Yes, that's right. Get one credit card to essentially replace your debit card. Forget your debit card exists. Your checking account is only to push payments on your credit cards now (and rent, I guess). I mention this because when something doesn't fall into another category, you won't know where to put it and the whole model becomes harder to follow. This one goes well with shopping in particular, because every store wants you to open their own usually subpar card.
So Those Are The Types of Cards - Now Which Cards Should You Get?
Well, this one will really be up to personal preference. There are a LOT of options. The biggest names you've probably already heard of really are great options though. There are a lot more options than these but keeping one of these in mind is a good starting point for you to figure things out.
Chase is very strong right now because of their full ecosystem. You can combine a lot of cards together to make them stronger, since Chase Ultimate Rewards points are transferrable with the Chase Sapphire Reserve. Consider the Chase Freedom Unlimited (1.5%), Chase Freedom (5% on certain changing categories), either Sapphire card (Travel and Dining), or any of their co-branded cards. (mostly travel)
AmEx has a solid portfolio as well. They have one of the stronger offerings for gas and grocery cards, and are also very competitive on travel with a wide range of options.
Discover is a good place for a beginner.
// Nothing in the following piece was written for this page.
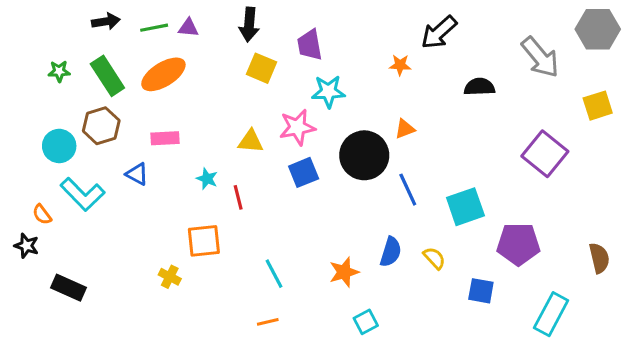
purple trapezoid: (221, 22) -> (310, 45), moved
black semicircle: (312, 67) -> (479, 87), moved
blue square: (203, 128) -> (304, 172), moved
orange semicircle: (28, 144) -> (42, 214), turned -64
Their portfolio is smaller, but very useful and straightforward for starting out and they're generally a lot more accepting than Chase. Especially works well if you went with them for your secured card.
These are probably the three biggest, but also worth considering are Capital One, USAA, and Citi Bank.
Get all that?
Hopefully this quick run down gave you a bit more of an idea of where to begin. The idea of credit seems overwhelming to a lot of people but it's really not if you do a little bit of reading. Take the time to compare which cards have the rewards rates and benefits you need. And if you get a card and it's really not the right fit, don't worry. It happens. My first card was one from my local bank, and it's served me well enough, but I didn't know all the options that were out there at the time. Now I do, and soon, you will too!